> **Requirement**: The answer is the exact run of lines in the listing below from the line containing "anda_rapida) should be" up to and including the line containing "Frameworks de qualification : BANT et", with pictures removed.

> **Supplied records**:
>>>>>
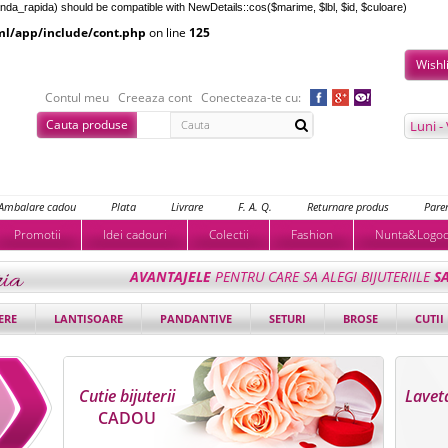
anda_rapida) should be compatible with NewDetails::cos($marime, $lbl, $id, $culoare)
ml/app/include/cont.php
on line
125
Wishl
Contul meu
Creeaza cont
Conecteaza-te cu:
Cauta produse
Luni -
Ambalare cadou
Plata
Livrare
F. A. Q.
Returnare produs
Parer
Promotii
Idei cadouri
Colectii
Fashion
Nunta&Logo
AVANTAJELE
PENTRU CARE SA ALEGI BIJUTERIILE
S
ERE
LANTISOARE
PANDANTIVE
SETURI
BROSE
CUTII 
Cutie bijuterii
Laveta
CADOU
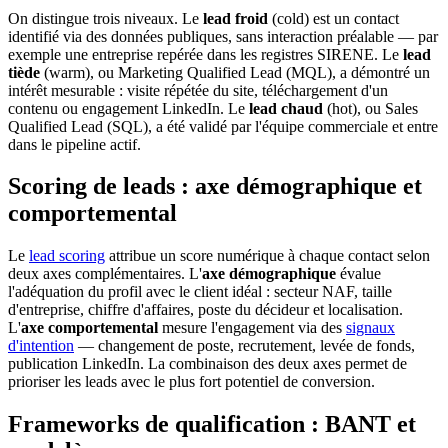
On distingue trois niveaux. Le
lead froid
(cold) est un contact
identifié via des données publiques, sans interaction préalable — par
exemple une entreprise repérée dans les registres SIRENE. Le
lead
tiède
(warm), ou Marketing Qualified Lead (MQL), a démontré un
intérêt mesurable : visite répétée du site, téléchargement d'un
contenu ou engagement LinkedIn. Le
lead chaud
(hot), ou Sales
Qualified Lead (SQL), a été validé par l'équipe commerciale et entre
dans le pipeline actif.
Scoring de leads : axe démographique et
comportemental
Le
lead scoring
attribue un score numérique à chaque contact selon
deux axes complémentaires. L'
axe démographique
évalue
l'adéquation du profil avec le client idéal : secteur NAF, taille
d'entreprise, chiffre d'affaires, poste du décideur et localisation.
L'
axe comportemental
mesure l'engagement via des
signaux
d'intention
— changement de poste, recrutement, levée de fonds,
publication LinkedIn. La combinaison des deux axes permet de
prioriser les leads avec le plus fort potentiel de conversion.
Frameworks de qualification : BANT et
<<<<<
>>>>>
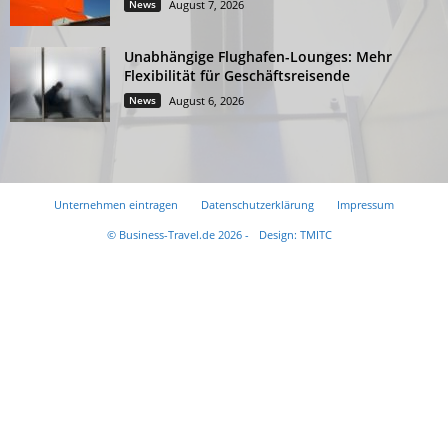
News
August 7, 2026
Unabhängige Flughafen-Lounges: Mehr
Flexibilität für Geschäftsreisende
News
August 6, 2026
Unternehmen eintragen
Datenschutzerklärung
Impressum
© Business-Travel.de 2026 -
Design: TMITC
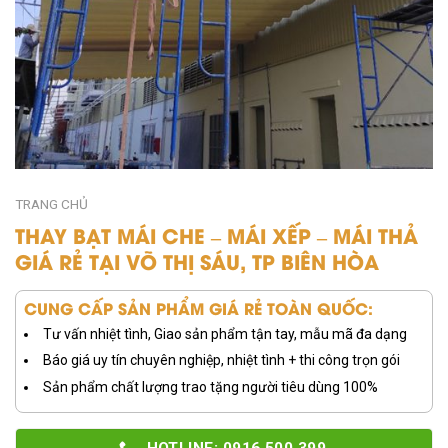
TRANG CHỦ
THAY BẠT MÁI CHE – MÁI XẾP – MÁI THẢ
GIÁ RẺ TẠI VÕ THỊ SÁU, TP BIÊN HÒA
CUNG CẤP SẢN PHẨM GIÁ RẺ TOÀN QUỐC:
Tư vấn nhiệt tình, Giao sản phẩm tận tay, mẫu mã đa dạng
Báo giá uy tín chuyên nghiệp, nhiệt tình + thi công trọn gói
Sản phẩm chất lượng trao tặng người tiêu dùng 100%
<<<<<
>>>>>
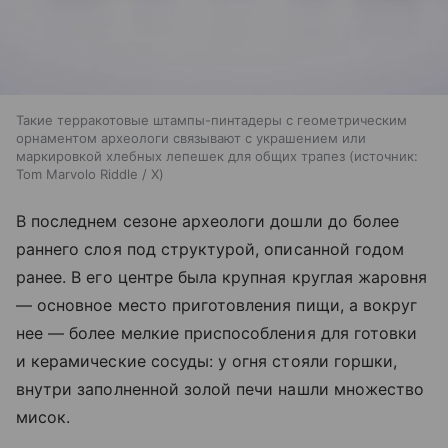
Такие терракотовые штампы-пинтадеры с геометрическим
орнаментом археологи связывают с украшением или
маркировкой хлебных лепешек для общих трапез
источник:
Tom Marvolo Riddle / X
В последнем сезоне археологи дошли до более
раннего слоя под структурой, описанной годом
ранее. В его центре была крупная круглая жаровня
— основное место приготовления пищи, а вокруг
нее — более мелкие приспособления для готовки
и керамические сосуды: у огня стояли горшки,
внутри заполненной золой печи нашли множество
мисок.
<<<<<
> **Answer section**:
anda_rapida) should be compatible with NewDetails::cos($marime, $lbl, $id, $culoare)
ml/app/include/cont.php
on line
125
Wishl
Contul meu
Creeaza cont
Conecteaza-te cu:
Cauta produse
Luni -
Ambalare cadou
Plata
Livrare
F. A. Q.
Returnare produs
Parer
Promotii
Idei cadouri
Colectii
Fashion
Nunta&Logo
AVANTAJELE
PENTRU CARE SA ALEGI BIJUTERIILE
S
ERE
LANTISOARE
PANDANTIVE
SETURI
BROSE
CUTII 
Cutie bijuterii
Laveta
CADOU
On distingue trois niveaux. Le
lead froid
(cold) est un contact
identifié via des données publiques, sans interaction préalable — par
exemple une entreprise repérée dans les registres SIRENE. Le
lead
tiède
(warm), ou Marketing Qualified Lead (MQL), a démontré un
intérêt mesurable : visite répétée du site, téléchargement d'un
contenu ou engagement LinkedIn. Le
lead chaud
(hot), ou Sales
Qualified Lead (SQL), a été validé par l'équipe commerciale et entre
dans le pipeline actif.
Scoring de leads : axe démographique et
comportemental
Le
lead scoring
attribue un score numérique à chaque contact selon
deux axes complémentaires. L'
axe démographique
évalue
l'adéquation du profil avec le client idéal : secteur NAF, taille
d'entreprise, chiffre d'affaires, poste du décideur et localisation.
L'
axe comportemental
mesure l'engagement via des
signaux
d'intention
— changement de poste, recrutement, levée de fonds,
publication LinkedIn. La combinaison des deux axes permet de
prioriser les leads avec le plus fort potentiel de conversion.
Frameworks de qualification : BANT et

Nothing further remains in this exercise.